___ Recorded information ___

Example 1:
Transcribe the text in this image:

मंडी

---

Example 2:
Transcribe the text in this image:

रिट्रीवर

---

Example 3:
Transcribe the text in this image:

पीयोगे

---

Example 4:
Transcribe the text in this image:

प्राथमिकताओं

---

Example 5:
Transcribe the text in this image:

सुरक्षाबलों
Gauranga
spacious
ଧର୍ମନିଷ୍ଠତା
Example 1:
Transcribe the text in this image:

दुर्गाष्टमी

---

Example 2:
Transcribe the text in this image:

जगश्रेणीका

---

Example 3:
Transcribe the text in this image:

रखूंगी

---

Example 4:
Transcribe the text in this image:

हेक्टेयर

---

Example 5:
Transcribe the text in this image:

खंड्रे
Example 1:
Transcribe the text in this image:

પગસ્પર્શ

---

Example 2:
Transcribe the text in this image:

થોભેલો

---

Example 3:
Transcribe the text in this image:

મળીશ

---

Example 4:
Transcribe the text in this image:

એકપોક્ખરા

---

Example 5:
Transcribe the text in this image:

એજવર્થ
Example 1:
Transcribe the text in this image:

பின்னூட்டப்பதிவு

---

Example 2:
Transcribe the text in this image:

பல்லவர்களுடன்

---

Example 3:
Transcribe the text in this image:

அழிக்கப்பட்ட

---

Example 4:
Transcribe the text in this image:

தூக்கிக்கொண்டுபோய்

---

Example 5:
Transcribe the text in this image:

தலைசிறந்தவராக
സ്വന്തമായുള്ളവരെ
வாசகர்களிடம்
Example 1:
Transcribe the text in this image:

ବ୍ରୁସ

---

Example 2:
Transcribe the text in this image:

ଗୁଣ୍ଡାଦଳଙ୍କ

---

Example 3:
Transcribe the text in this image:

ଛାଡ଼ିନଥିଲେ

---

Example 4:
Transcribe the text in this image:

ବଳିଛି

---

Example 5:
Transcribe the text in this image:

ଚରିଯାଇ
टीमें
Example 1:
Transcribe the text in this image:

___

**Aim of the exercise:** Copy out the material, keeping every line exactly as it is.

**Written response:**
Example 1:
Transcribe the text in this image:

मंडी

---

Example 2:
Transcribe the text in this image:

रिट्रीवर

---

Example 3:
Transcribe the text in this image:

पीयोगे

---

Example 4:
Transcribe the text in this image:

प्राथमिकताओं

---

Example 5:
Transcribe the text in this image:

सुरक्षाबलों
Gauranga
spacious
ଧର୍ମନିଷ୍ଠତା
Example 1:
Transcribe the text in this image:

दुर्गाष्टमी

---

Example 2:
Transcribe the text in this image:

जगश्रेणीका

---

Example 3:
Transcribe the text in this image:

रखूंगी

---

Example 4:
Transcribe the text in this image:

हेक्टेयर

---

Example 5:
Transcribe the text in this image:

खंड्रे
Example 1:
Transcribe the text in this image:

પગસ્પર્શ

---

Example 2:
Transcribe the text in this image:

થોભેલો

---

Example 3:
Transcribe the text in this image:

મળીશ

---

Example 4:
Transcribe the text in this image:

એકપોક્ખરા

---

Example 5:
Transcribe the text in this image:

એજવર્થ
Example 1:
Transcribe the text in this image:

பின்னூட்டப்பதிவு

---

Example 2:
Transcribe the text in this image:

பல்லவர்களுடன்

---

Example 3:
Transcribe the text in this image:

அழிக்கப்பட்ட

---

Example 4:
Transcribe the text in this image:

தூக்கிக்கொண்டுபோய்

---

Example 5:
Transcribe the text in this image:

தலைசிறந்தவராக
സ്വന്തമായുള്ളവരെ
வாசகர்களிடம்
Example 1:
Transcribe the text in this image:

ବ୍ରୁସ

---

Example 2:
Transcribe the text in this image:

ଗୁଣ୍ଡାଦଳଙ୍କ

---

Example 3:
Transcribe the text in this image:

ଛାଡ଼ିନଥିଲେ

---

Example 4:
Transcribe the text in this image:

ବଳିଛି

---

Example 5:
Transcribe the text in this image:

ଚରିଯାଇ
टीमें
Example 1:
Transcribe the text in this image:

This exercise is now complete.